Question

How do you evaluate the integral $\int{{{e}^{\sqrt{x}}}dx}$?

Answer 1

We will use the method of substitution to solve this integral. We will also use the integration by parts formula. We will be using the differentiation of $\sqrt{x}$, which is a standard derivative given by $\dfrac{d}{dx}\left( \sqrt{x} \right)=\dfrac{1}{2\sqrt{x}}$. We will also use the integration of the exponential function. It is a standard integral given as $\int{{{e}^{x}}dx}={{e}^{x}}$.

Complete step-by-step solution:
We have to find the value of the following integral,
$I=\int{{{e}^{\sqrt{x}}}dx}$
Let us substitute $u=\sqrt{x}$. The differentiation of $\sqrt{x}$, which is a standard derivative given by $\dfrac{d}{dx}\left( \sqrt{x} \right)=\dfrac{1}{2\sqrt{x}}$. So, we also have
$\begin{aligned} & du=\dfrac{1}{2\sqrt{x}}dx \\\ & \therefore dx=2\sqrt{x}du \\\ \end{aligned}$
And since $u=\sqrt{x}$, we can write $dx=2udu$. Therefore, the integral becomes the following,
$I=2\int{{{e}^{u}}udu}$
Integration by parts for two functions, $f$ and $g$, is given by the following formula,
$\int{f\cdot gdx}=f\int{gdx}-\int{\left( \dfrac{df}{dx}\int{gdx} \right)dx}$
Let $f=u$ and $g={{e}^{u}}$. Using the above formula, we get the following,
$\begin{aligned} & I=2\int{u{{e}^{u}}du} \\\ & \therefore I=2\left( u\int{{{e}^{u}}du}-\int{\left( \dfrac{d}{du}\left( u \right)\int{{{e}^{u}}du} \right)du} \right) \\\ \end{aligned}$
The integration of the exponential function is a standard integral given as $\int{{{e}^{x}}dx}={{e}^{x}}$. We know that the differentiation is $\dfrac{d}{du}\left( u \right)=1$. Substituting these values in the above equation, we get the following,
$I=2\left( u{{e}^{u}}-\int{{{e}^{u}}du} \right)$
Using the integral of the exponential function again, we get
$\begin{aligned} & I=2\left( u{{e}^{u}}-{{e}^{u}} \right) \\\ & \therefore I=2{{e}^{u}}\left( u-1 \right) \\\ \end{aligned}$
Now, we will re-substitute the value of the variable $u=\sqrt{x}$. So, we obtain the following
$I=2{{e}^{\sqrt{x}}}\left( \sqrt{x}-1 \right)$
Thus, we have obtained the value of the given integral.

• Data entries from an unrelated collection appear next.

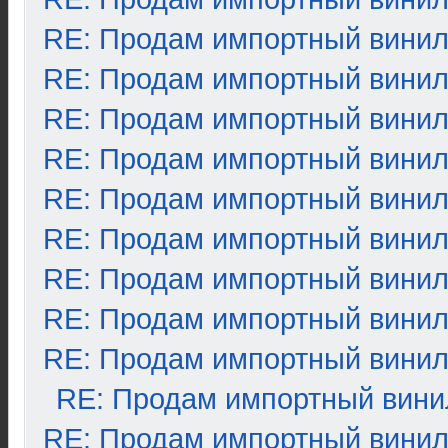
RE: Продам импортный вини
RE: Продам импортный вини
RE: Продам импортный вини
RE: Продам импортный вини
RE: Продам импортный вини
RE: Продам импортный вини
RE: Продам импортный вини
RE: Продам импортный вини
RE: Продам импортный вини
RE: Продам импортный вини
RE: Продам импортный вини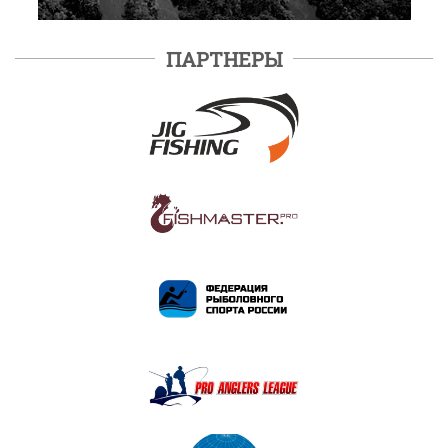
ПАРТНЕРЫ
ПОДРОБНЕЕ
ПОДРОБНЕЕ
ПОДРОБНЕЕ
ПОДРОБНЕЕ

Note: It is important to change the infinitesimal in the integral according to the variable while using the method of substitution. If the given integral is a definite integral, then we have to also change the limits with respect to the variable being substituted. We should be familiar with the integration and differentiation of standard functions since they are useful in such types of questions.